F.M.R. : Il faut d'abord souligner que les jeunes malgaches ont du potentiel, et ce, dans plusieurs domaines. Le problème est que, selon moi, ces jeunes ne sont pas suffisamment considérés par les diverses instances de décision et les dirigeants politiques. Prenons l'exemple des jeunes sportifs malgaches qui travaillent dur pour se qualifier à des compétitions internationales mais au final, la délégation ne peut pas rejoindre la compétition par manque d'argent ! À partir de la formation sur le leadership, j'ai personnellement constaté que le jeune malgache hésite souvent à se hisser et reste inhibé, le jeune malgache a besoin de croire en lui. Cela s'explique peut-être par notre culture qui nous enseigne à ne pas trop s'exhiber et à suivre le courant au risque de se voir corrigé ou même rejeté. Parfois, nous laissons l'individu se noyer dans le collectif qui n'assure pourtant pas son épanouissement.

M.M. : Pensez-vous qu'un jour Madagascar pourrait se comparer aux États-Unis, en matière de démocratie ?

F.M.R. : Madagascar est déjà sur cette voie, bien que nous ayons encore un long chemin à parcourir. Mais nous savons tous que la démocratie ne s'implante, ni se maintient, sans l'éducation de la population. Et l'éducation en générale à Madagascar reste un très grand enjeu. Plus la population est éduquée, plus nous ferons un vote réfléchi, et plus nous aurons des dirigeants responsables. Un citoyen éduqué est en mesure de revendiquer ses droits et dénoncer les injustices librement. Nous pourrons ainsi nous comparer à tout autre pays en termes de démocratie lorsque nous nous en donnerons les moyens.

M.M. : Une fois de retour au pays, quel serait votre projet ? À quoi va servir votre stage ?

F.M.R. : Premièrement, j'envisage de contribuer à la reconnaissance de la langue des signes malgache en tant que langue officielle, tel que j'ai toujours avancé dans mes travaux et écrits académiques. Le fellowship m'a permis de me connecter avec des personnes et des organismes internationaux qui m'appuieront certainement à travers cette vision. Tout cela, bien sûr, en étroite collaboration avec la Fédération des Sourds à Madagascar puisqu'il s'agit de leur langue ! Nous ne pouvons pas parler de handicap ni de surdité sans inclure les personnes les plus concernées.
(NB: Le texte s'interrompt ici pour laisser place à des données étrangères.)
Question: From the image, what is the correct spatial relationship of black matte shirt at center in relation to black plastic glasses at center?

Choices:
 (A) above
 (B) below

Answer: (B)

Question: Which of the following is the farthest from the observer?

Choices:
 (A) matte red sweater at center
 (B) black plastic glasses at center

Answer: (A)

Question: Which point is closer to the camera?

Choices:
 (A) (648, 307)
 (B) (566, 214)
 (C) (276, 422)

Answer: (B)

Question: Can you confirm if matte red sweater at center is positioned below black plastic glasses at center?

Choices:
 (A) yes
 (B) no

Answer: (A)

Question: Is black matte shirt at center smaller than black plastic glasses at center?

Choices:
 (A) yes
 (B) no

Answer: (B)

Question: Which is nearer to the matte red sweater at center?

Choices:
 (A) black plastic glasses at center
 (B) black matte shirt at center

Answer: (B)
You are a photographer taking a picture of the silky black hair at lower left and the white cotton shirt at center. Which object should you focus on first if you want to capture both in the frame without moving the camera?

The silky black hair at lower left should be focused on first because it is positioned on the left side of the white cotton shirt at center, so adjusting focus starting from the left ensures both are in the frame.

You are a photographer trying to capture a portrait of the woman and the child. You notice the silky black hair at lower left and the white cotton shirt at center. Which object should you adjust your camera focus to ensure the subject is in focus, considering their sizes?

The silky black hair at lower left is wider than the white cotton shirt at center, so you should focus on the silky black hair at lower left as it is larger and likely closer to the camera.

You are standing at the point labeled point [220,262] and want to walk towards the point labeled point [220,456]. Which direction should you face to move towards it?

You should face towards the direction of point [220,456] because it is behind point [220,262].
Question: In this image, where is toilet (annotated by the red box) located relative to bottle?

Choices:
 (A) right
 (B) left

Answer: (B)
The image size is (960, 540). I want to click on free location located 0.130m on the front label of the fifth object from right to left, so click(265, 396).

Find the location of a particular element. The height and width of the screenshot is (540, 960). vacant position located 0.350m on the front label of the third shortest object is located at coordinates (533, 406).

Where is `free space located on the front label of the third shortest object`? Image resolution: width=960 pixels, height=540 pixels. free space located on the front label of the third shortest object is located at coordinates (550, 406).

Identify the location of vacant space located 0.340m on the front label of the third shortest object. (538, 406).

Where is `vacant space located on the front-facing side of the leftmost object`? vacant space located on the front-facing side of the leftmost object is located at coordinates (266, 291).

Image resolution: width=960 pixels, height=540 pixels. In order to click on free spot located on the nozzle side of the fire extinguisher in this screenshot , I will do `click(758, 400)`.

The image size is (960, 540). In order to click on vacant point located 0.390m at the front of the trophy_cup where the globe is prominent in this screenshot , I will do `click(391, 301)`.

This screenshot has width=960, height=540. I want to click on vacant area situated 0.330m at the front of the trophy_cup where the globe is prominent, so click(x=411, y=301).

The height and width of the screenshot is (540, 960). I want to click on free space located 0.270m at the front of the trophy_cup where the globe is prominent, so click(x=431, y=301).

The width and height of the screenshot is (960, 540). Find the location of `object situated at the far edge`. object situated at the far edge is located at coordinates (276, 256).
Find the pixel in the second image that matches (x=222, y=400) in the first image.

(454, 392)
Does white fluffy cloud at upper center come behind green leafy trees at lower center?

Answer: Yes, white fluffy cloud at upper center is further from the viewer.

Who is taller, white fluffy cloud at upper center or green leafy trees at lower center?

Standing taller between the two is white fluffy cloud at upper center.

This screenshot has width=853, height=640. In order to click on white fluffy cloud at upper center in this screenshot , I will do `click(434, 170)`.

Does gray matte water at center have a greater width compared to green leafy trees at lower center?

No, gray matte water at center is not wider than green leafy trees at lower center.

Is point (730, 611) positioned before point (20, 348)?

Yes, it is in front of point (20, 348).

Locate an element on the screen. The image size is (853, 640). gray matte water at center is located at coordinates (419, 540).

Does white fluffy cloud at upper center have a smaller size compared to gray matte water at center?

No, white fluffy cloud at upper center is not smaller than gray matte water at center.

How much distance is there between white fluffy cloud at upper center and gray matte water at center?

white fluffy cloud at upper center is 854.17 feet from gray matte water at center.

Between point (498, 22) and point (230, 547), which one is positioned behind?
Je compte également apporter ma contribution dans la mise en place de notre association d'interprète en langue des signes, longtemps minorée. Savez-vous que la profession d'interprète en langue des signes est comparable à toute autre profession d'interprétation/traduction ? Et je parle bien de " profession " et non de " métier ", ce qui exige un effort plus d'ordre intellectuel que physique, et qui s'acquiert avant tout par la formation. Cependant, même auprès des organismes œuvrant dans le domaine du handicap, on hésite encore à considérer l'interprète en langue des signes à sa juste valeur. Moyennement, un interprète en langue des signes gagne presque quatre fois moins que tout autre interprète, pour une même durée de travail. Ce n'est pas acceptable. Pour ce qui est de la vision dans le long terme, je pense pouvoir (et devoir) contribuer à l'accès des sourds à l'enseignement supérieur public. Nous aurons assurément d'autres occasions pour en parler davantage.